Louis fit volteface et se tourna vers Justin.
— Quant à toi, Justin, tu seras avec moi. Comme tu ne comprends pas l’allemand, tu te contenteras de la fermer. Les gars que nous allons remplacer sont de hauts responsables du Reich. On nous a confirmé que personne ne les connaissait à Saint-Nazaire, mais ils ont la réputation d’être intraitables. Le commandant du site nous déroulera le tapis rouge. Nous aurons quartier libre pour parcourir la base sans surveillance.
— Et pour le retour ? Si ça dégénère, on fait quoi ? demanda Justin d’une voix mal assurée.

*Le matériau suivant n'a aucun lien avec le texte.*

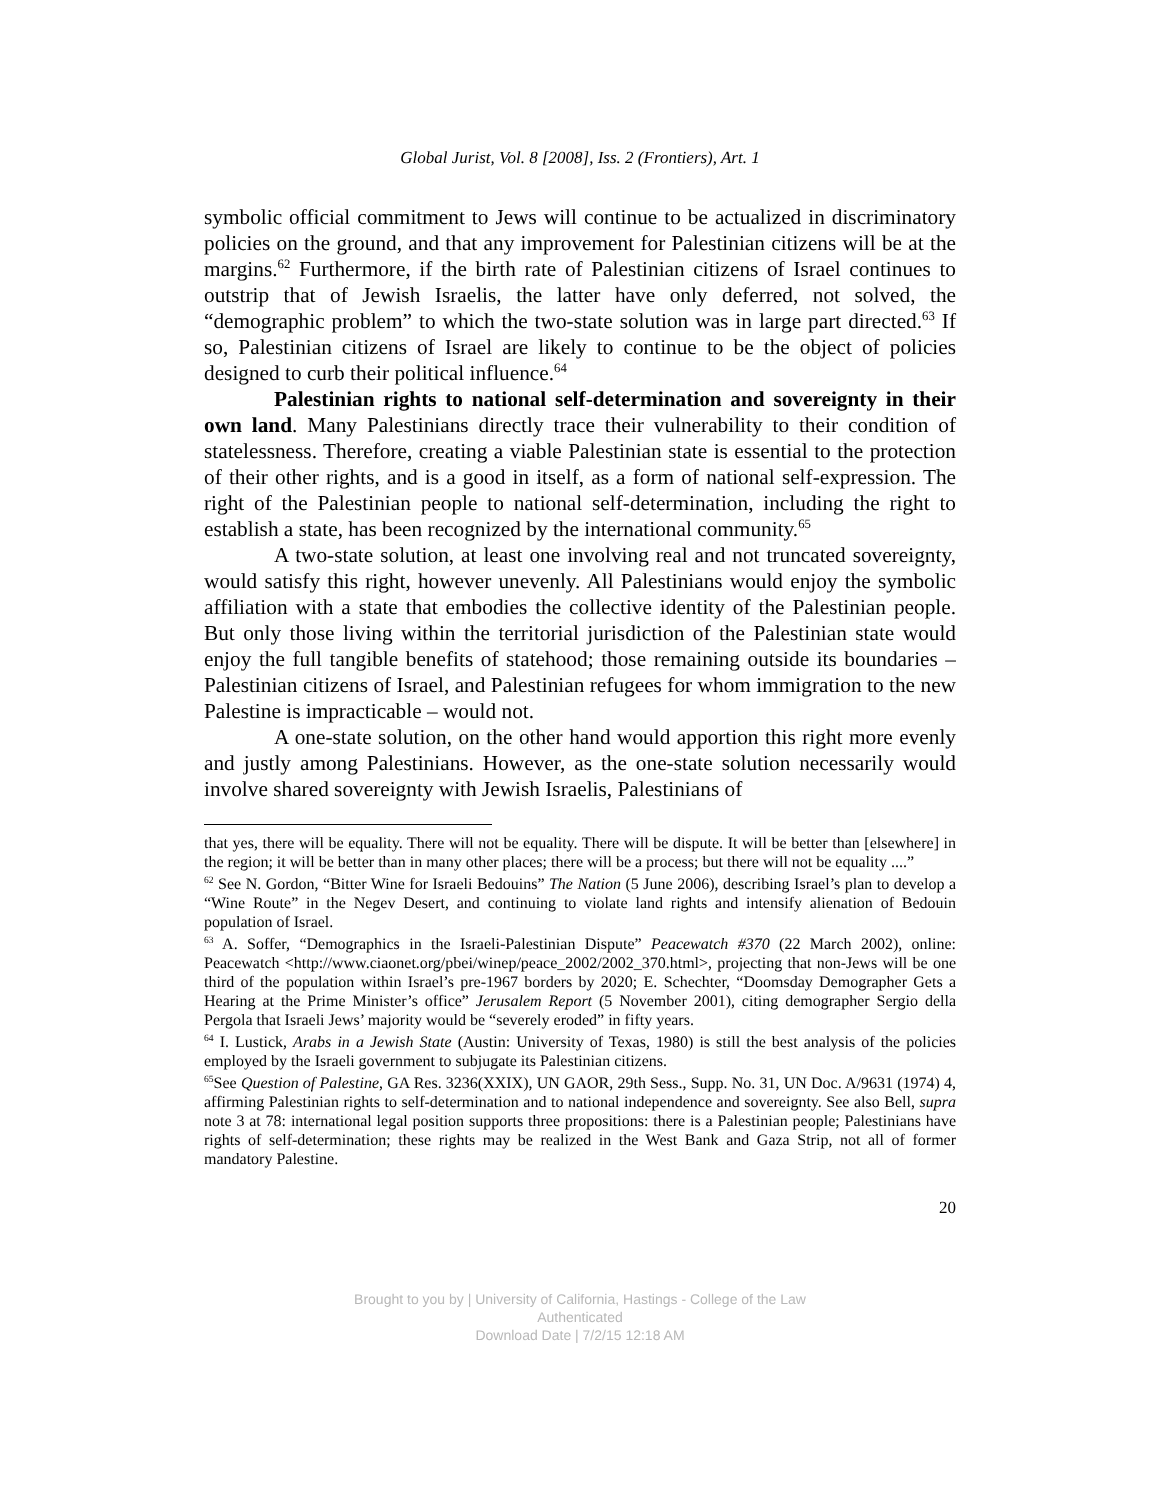Global Jurist, Vol. 8 [2008], Iss. 2 (Frontiers), Art. 1
symbolic official commitment to Jews will continue to be actualized in discriminatory policies on the ground, and that any improvement for Palestinian citizens will be at the margins.<sup>62</sup> Furthermore, if the birth rate of Palestinian citizens of Israel continues to outstrip that of Jewish Israelis, the latter have only deferred, not solved, the “demographic problem” to which the two-state solution was in large part directed.<sup>63</sup> If so, Palestinian citizens of Israel are likely to continue to be the object of policies designed to curb their political influence.<sup>64</sup>
Palestinian rights to national self-determination and sovereignty in their own land. Many Palestinians directly trace their vulnerability to their condition of statelessness. Therefore, creating a viable Palestinian state is essential to the protection of their other rights, and is a good in itself, as a form of national self-expression. The right of the Palestinian people to national self-determination, including the right to establish a state, has been recognized by the international community.<sup>65</sup>
A two-state solution, at least one involving real and not truncated sovereignty, would satisfy this right, however unevenly. All Palestinians would enjoy the symbolic affiliation with a state that embodies the collective identity of the Palestinian people. But only those living within the territorial jurisdiction of the Palestinian state would enjoy the full tangible benefits of statehood; those remaining outside its boundaries – Palestinian citizens of Israel, and Palestinian refugees for whom immigration to the new Palestine is impracticable – would not.
A one-state solution, on the other hand would apportion this right more evenly and justly among Palestinians. However, as the one-state solution necessarily would involve shared sovereignty with Jewish Israelis, Palestinians of
that yes, there will be equality. There will not be equality. There will be dispute. It will be better than [elsewhere] in the region; it will be better than in many other places; there will be a process; but there will not be equality ....”
<sup>62</sup> See N. Gordon, “Bitter Wine for Israeli Bedouins” The Nation (5 June 2006), describing Israel’s plan to develop a “Wine Route” in the Negev Desert, and continuing to violate land rights and intensify alienation of Bedouin population of Israel.
<sup>63</sup> A. Soffer, “Demographics in the Israeli-Palestinian Dispute” Peacewatch #370 (22 March 2002), online: Peacewatch <http://www.ciaonet.org/pbei/winep/peace_2002/2002_370.html>, projecting that non-Jews will be one third of the population within Israel’s pre-1967 borders by 2020; E. Schechter, “Doomsday Demographer Gets a Hearing at the Prime Minister’s office” Jerusalem Report (5 November 2001), citing demographer Sergio della Pergola that Israeli Jews’ majority would be “severely eroded” in fifty years.
<sup>64</sup> I. Lustick, Arabs in a Jewish State (Austin: University of Texas, 1980) is still the best analysis of the policies employed by the Israeli government to subjugate its Palestinian citizens.
<sup>65</sup> See Question of Palestine, GA Res. 3236(XXIX), UN GAOR, 29th Sess., Supp. No. 31, UN Doc. A/9631 (1974) 4, affirming Palestinian rights to self-determination and to national independence and sovereignty. See also Bell, supra note 3 at 78: international legal position supports three propositions: there is a Palestinian people; Palestinians have rights of self-determination; these rights may be realized in the West Bank and Gaza Strip, not all of former mandatory Palestine.
20
Brought to you by | University of California, Hastings - College of the Law
Authenticated
Download Date | 7/2/15 12:18 AM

— Oscar nous donnera un point de ralliement. En cas de problème, on se rejoindra là-bas. Nous ne pourrons pas nous permettre d’attendre les retardataires. Une fois l’heure passée, ce sera chacun pour soi. Nous devrons emprunter les chemins de traverse pour revenir jusqu’à Troyes.
— Nous croiserons peut-être Harry et Hagrid ! m’esclaffai-je.
— Qu’est-ce que tu racontes ?
— Rien, laissez-tomber. Vous ne pouvez pas comprendre, conclus-je entre deux ricanements.
— Au fait, Augustin ! Cette fois, pas question de sauver des Allemands !
— Ne t’inquiète pas, Louis. Augustin ne porte secours qu’aux jolies demoiselles blondes en détresse, le rassura Justin en me donnant un coup de coude dans les côtes.
Une avalanche d’images nébuleuses, de sons et de voix déformés me submergea.
Je dévalai un escalier et m’arrêtai en trombe devant une femme qui repassait.
— Mère ! Où est Philippe ?
— Il est dans l’arrière-boutique. Il range le miel que j’ai ramené de la ferme des Lebrun.
Les poings serrés, je m’y précipitai et donnai un coup de pied dans la porte.
— Qu’est-ce que c’est que ça ? m’entendis-je hurler en montrant à Philippe un objet indistinct que je tenais dans le creux de ma main.
— Qui t’a donné la permission de fouiller dans ma chambre ? explosa Philippe.
— Mère m’a demandé de déposer ton linge propre sur le lit ! Où as-tu eu cette bague ?
— Ça ne te regarde pas ! Ce sont mes affaires personnelles.
— Pourquoi y a-t-il un aigle noir et une croix gammée sur cette chevalière ? Tu m'avais dit que tu n'étais pas l'un d'eux !
La vision s’estompa si vite que la réponse de Philippe resta en suspens.
[1] S.O.E : Special Operations Executive. Créé par Churchill, service secret britannique ayant opéré durant la Seconde Guerre mondiale dans le but de soutenir les mouvements de résistance des pays occupés.
[2] U-Boot : Sous-marin allemand de la Seconde Guerre mondiale.